Ashes of Empire
Ashes of Empire was a 1992 strategy video game produced by Mirage, released for the Amiga and IBM-PC systems. It was a follow-on, although not a sequel, to the earlier games Midwinter and Flames of Freedom.
Ashes of Empire (video game) | |
---|---|
Box art for Ashes of Empire | |
Developer(s) | Mirage |
Publisher(s) | Midnight Technologies LTD 1990 |
Director(s) | Iain Symon |
Programmer(s) | Mike Singleton, Hugh Batterbury, Dave Gautrey, George Williamson, Dave Ollman, Andy Elkerton, Stuart Flint, Harvey Stroud, Val Franco, Chris Rowly |
Platform(s) | IBM-PC, Amiga, MS-DOS |
Release | 1992 |
Genre(s) | strategy game, simulation game, resource management |
Mode(s) | Single-player |
Description
Game-play involved working as a member of a fictional UN/NATO-type organisation (CSR) to recruit followers across various CIS-inspired republics being threatened by a powerful neighbor. The mechanics of the game were very similar to the earlier Midwinter game, although the player was now able to use a selection of land and air vehicles to travel around. Combat was handled in real-time, with the player maneuvering to engage the enemy vehicle(s). The overall aim of the game is to pacify each of the CSR's five Republics - Ossia, Ruzakhstan, Belokraine, Moldenia and Servonia.

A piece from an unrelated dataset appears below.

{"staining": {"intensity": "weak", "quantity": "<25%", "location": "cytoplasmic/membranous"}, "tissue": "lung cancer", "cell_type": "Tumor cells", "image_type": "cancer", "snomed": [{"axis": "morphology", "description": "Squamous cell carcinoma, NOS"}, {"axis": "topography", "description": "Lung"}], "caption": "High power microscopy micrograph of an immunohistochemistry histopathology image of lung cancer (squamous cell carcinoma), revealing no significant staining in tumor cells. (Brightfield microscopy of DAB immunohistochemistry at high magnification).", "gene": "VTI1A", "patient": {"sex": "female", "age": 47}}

A part of the preface by Mike Singleton; "In Ashes of Empire, you well find echoes of the real world and, I hope, echoes of how delicate a task it is to bring peace and prosperity to lands where there is, at the moment, only hardship, bloodletting and misery".
The game was reasonably well-received but not commercially successful, mainly due to the dry nature of the subject matter and the level of detail included in the game.[1]
Reception
Computer Gaming World in 1993 stated that Ashes of Empire was a logistical game that "truly breaks new ground" but "reveals major weaknesses", with game-play that was "plodding and devoid of any intense challenge". The magazine approved of, however, the "truly fresh gaming experience" and "interactive education and thought puzzle which is highly topical in today's changing world", and concluded that "this type of game needs several generations of development [as a viable genre] ... It's about time, though, that a games like Ashes of Empire took the first, important step".[2]
References
- http://amr.abime.net/review_39
- Schuytema, Paul C. (October 1993). "Ashes, Ashes, All Fall Down". Computer Gaming World. pp. 122–123. Retrieved 26 March 2016.